Credit: Paul Hadsall

Should the Mets Trade a Young Pitcher?

The Mets are looking for a bat to improve their struggling offense. They have a wealth of talented young pitchers to offer in a trade. Should they make a deal? Tomorrow night’s game is a reminder of why they might be wary.

The Mets start a four-game series with the Blue Jays, with Noah Syndergaard taking the mound for New York in Monday’s opener. After the 2012 season, the Jays traded then-20-year-old Syndergaard and catching prospect Travis d’Arnaud to the Mets for reigning Cy Young winner R.A. Dickey. Dickey, now 40, has not had nearly the same success in his three seasons in Toronto as he did in his three years in New York. Syndergaard was ranked as the third-best pitching prospect in baseball entering this season and has shown flashes of brilliance in his six major league starts since getting called up in May. d’Arnaud, 26, has dealt with some injuries but looks like he could be the Mets’ catcher for a long time.

As difficult as it was to trade Dickey after his incredible season — especially since the Mets had let another fan favorite, Jose Reyes, leave the previous year after he’d won a batting title — it has proved to be a great move for the Mets. It’s easy to see why GM Sandy Alderson, who pulled off that trade, would be hesitant to be on the wrong side of a similar deal this season.

But that’s not how Alderson, or any GM, should evaluate trade options. The Blue Jays probably don’t care that Syndergaard and d’Arnaud are rising stars; after all, they got a Cy Young winner in return. The reason the trade hasn’t been great for them is because of Dickey’s struggles. Teams can’t be expected to give up quality players for peanuts, so if the Mets want to improve their offense (which is 25th in runs scored) they just might have to part with Syndergaard, Steven Matz (a 24-year-old lefty tearing up AAA), Zack Wheeler (out for the season as he recovers from Tommy John surgery), or another of their young pitchers.

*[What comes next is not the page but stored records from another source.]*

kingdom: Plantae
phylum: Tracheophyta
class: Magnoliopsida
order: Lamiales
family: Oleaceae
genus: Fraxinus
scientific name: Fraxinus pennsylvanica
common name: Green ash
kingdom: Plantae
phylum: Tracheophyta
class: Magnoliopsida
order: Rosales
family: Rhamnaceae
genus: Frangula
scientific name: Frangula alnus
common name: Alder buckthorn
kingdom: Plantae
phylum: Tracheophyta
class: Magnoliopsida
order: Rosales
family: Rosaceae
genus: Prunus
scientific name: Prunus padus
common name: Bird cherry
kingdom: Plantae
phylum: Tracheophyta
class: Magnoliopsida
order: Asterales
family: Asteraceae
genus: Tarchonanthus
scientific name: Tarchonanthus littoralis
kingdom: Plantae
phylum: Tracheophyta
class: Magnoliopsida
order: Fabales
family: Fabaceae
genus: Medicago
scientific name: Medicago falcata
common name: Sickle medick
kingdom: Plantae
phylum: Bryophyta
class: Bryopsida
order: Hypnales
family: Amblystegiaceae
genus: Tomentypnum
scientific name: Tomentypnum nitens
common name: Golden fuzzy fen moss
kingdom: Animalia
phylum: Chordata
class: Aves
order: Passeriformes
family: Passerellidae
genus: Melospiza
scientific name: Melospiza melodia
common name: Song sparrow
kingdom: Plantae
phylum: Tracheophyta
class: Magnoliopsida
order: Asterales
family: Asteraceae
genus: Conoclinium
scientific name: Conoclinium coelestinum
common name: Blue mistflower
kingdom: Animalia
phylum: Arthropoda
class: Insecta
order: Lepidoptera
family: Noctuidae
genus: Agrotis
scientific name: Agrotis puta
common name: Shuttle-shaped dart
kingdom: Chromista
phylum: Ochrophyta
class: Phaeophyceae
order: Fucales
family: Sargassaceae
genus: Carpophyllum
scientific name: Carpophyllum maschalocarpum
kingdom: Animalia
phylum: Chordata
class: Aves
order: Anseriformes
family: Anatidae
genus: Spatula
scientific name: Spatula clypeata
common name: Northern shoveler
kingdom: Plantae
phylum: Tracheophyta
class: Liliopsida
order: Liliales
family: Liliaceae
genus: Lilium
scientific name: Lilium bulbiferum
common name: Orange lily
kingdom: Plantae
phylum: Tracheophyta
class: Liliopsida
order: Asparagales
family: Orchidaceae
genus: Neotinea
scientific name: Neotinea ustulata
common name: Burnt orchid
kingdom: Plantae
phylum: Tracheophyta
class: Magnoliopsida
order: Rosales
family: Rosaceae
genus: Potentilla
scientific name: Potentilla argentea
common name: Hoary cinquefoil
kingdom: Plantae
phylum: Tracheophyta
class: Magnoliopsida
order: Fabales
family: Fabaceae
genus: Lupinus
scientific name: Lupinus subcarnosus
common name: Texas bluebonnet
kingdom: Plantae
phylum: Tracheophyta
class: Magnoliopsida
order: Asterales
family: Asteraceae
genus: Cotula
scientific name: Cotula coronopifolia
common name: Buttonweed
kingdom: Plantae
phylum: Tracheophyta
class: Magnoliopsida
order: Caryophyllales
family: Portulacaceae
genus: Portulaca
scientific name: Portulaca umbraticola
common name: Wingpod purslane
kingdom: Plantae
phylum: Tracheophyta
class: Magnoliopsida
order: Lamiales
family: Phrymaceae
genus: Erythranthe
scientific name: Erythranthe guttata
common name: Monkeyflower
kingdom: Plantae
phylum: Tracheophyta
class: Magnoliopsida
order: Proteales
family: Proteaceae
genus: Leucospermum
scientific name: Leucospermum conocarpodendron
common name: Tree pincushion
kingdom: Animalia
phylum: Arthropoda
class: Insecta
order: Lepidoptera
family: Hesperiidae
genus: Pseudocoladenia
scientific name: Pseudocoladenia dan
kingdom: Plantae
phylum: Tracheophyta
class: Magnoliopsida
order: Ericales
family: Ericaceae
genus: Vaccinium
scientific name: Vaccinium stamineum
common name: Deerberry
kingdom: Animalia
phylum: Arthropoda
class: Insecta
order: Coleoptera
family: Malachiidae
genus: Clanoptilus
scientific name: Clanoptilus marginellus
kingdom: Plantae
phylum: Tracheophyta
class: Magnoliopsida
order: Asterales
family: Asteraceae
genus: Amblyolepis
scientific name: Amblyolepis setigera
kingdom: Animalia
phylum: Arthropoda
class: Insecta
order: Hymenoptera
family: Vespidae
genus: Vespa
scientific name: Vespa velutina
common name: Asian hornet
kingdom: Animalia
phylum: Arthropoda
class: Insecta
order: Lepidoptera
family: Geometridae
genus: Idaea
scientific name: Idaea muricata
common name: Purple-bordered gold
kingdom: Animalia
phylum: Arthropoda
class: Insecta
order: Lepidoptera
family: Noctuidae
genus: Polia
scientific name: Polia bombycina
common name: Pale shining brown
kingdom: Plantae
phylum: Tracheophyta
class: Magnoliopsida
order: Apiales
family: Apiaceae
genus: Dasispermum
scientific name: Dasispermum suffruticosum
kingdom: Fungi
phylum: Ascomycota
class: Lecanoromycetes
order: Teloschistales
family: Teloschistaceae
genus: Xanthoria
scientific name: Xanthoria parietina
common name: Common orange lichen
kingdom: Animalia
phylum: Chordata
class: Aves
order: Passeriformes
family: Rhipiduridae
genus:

It’s not always easy to give up promising young players for proven, but older, talent. When Syndergaard pitches to d’Arnaud tomorrow, the Blue Jays will be reminded of that. But the Mets and other teams with needs can’t dwell on those deals if they are serious about contending now.

2 thoughts on “Should the Mets Trade a Young Pitcher?”

  1. When the Mets eventually make the postseason they will need Matt Harvey. My guess is he will be shut down this August? Having that shut down pitcher is huge in October. (See Bumgarner & Wainwright). But you still need clutch hitting. The Nationals couldn’t hit vs SF in the NLDS (batted .164) which is why they were one and done in 2014. The Mets should trade one of those pitchers for a proven hitter- knowing they have a Mega-Ace in Matt Harvey for next year’s post season run.

  2. The Mets have been using a six-man rotation at times in order to limit Harvey’s (and their other young pitchers’) starts so that they can make it through the season and, if necessary, the postseason. No way to know for sure right now how it will all play out, but the hope is they won’t have to shut anyone down like the Nats did with Strasburg in 2012. That being said, the team still needs more hitting. They could get that jolt without a trade if David Wright were to return.